▸ **What is being asked**: Rewrite the rows from the first one through the row containing "Desde 2009 con", putting "Pauschalpreise" in place of "Festpreise" and leaving everything else unchanged.

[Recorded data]
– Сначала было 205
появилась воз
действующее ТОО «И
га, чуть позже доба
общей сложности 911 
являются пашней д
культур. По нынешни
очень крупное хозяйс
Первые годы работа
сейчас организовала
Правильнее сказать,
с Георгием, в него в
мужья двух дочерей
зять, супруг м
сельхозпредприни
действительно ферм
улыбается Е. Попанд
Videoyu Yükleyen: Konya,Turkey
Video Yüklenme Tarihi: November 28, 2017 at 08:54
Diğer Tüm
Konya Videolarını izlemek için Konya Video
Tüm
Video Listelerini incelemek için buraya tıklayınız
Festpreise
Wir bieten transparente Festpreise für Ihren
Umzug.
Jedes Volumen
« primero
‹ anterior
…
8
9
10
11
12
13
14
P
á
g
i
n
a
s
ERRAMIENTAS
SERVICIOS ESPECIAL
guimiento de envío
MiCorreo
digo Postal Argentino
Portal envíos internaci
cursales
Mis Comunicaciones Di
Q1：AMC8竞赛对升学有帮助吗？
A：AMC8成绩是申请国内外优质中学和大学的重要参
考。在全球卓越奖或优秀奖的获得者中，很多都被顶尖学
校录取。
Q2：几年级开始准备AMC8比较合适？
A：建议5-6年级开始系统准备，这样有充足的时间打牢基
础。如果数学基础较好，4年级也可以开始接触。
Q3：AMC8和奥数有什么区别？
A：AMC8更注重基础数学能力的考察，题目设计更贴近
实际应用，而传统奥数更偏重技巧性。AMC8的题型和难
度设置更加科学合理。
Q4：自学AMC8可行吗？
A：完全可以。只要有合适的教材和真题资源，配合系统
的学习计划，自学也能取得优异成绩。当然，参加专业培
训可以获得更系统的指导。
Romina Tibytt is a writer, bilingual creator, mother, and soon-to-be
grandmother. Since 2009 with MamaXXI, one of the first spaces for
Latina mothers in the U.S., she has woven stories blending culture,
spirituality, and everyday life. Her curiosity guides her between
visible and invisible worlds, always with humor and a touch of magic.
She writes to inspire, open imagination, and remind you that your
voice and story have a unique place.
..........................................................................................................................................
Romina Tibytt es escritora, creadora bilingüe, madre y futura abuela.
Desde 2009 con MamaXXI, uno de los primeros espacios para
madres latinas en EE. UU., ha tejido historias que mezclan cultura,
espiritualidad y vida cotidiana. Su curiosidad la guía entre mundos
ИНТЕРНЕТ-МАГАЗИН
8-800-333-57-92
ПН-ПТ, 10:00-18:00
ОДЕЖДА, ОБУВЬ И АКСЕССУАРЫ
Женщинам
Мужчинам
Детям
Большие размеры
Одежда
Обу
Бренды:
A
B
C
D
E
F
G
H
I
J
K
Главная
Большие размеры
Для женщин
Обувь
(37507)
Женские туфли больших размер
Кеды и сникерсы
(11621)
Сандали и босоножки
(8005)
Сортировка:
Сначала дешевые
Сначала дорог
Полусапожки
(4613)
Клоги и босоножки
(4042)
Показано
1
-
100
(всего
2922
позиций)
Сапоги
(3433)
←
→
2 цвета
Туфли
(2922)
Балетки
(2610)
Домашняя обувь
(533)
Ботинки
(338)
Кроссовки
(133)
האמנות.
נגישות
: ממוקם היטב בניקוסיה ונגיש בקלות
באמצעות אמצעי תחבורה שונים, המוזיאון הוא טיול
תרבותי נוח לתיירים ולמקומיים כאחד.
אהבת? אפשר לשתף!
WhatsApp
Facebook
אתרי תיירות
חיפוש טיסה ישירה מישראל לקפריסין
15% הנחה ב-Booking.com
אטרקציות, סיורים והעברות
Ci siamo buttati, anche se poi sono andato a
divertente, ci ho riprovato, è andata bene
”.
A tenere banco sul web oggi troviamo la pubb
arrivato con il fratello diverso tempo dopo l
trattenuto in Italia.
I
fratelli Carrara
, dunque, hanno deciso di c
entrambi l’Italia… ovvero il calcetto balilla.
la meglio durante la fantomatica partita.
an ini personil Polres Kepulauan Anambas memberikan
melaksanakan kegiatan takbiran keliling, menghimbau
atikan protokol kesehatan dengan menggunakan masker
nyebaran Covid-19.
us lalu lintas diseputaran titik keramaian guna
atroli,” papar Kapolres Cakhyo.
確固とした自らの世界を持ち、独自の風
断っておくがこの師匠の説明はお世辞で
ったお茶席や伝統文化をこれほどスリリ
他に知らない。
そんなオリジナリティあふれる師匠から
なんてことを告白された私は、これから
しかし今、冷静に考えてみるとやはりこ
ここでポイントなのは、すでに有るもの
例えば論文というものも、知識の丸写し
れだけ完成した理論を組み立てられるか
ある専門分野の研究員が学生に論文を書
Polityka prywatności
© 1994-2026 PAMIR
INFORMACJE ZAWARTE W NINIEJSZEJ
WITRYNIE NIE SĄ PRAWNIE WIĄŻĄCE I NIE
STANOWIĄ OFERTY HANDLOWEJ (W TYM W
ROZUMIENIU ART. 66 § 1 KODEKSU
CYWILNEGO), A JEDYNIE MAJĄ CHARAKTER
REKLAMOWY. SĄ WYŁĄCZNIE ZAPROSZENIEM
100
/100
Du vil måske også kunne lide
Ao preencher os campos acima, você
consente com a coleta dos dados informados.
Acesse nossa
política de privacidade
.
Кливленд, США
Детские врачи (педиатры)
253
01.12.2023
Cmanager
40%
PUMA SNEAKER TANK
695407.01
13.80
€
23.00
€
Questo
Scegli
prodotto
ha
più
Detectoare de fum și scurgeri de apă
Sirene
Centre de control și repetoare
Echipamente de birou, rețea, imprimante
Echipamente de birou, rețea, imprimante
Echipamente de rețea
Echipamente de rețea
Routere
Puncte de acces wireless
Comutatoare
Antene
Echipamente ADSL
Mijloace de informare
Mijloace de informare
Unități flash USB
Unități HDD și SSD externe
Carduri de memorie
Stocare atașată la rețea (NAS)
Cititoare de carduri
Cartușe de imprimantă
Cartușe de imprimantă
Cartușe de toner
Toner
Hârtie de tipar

▸ **Answer area**:
– Сначала было 205
появилась воз
действующее ТОО «И
га, чуть позже доба
общей сложности 911 
являются пашней д
культур. По нынешни
очень крупное хозяйс
Первые годы работа
сейчас организовала
Правильнее сказать,
с Георгием, в него в
мужья двух дочерей
зять, супруг м
сельхозпредприни
действительно ферм
улыбается Е. Попанд
Videoyu Yükleyen: Konya,Turkey
Video Yüklenme Tarihi: November 28, 2017 at 08:54
Diğer Tüm
Konya Videolarını izlemek için Konya Video
Tüm
Video Listelerini incelemek için buraya tıklayınız
Pauschalpreise
Wir bieten transparente Pauschalpreise für Ihren
Umzug.
Jedes Volumen
« primero
‹ anterior
…
8
9
10
11
12
13
14
P
á
g
i
n
a
s
ERRAMIENTAS
SERVICIOS ESPECIAL
guimiento de envío
MiCorreo
digo Postal Argentino
Portal envíos internaci
cursales
Mis Comunicaciones Di
Q1：AMC8竞赛对升学有帮助吗？
A：AMC8成绩是申请国内外优质中学和大学的重要参
考。在全球卓越奖或优秀奖的获得者中，很多都被顶尖学
校录取。
Q2：几年级开始准备AMC8比较合适？
A：建议5-6年级开始系统准备，这样有充足的时间打牢基
础。如果数学基础较好，4年级也可以开始接触。
Q3：AMC8和奥数有什么区别？
A：AMC8更注重基础数学能力的考察，题目设计更贴近
实际应用，而传统奥数更偏重技巧性。AMC8的题型和难
度设置更加科学合理。
Q4：自学AMC8可行吗？
A：完全可以。只要有合适的教材和真题资源，配合系统
的学习计划，自学也能取得优异成绩。当然，参加专业培
训可以获得更系统的指导。
Romina Tibytt is a writer, bilingual creator, mother, and soon-to-be
grandmother. Since 2009 with MamaXXI, one of the first spaces for
Latina mothers in the U.S., she has woven stories blending culture,
spirituality, and everyday life. Her curiosity guides her between
visible and invisible worlds, always with humor and a touch of magic.
She writes to inspire, open imagination, and remind you that your
voice and story have a unique place.
..........................................................................................................................................
Romina Tibytt es escritora, creadora bilingüe, madre y futura abuela.
Desde 2009 con MamaXXI, uno de los primeros espacios para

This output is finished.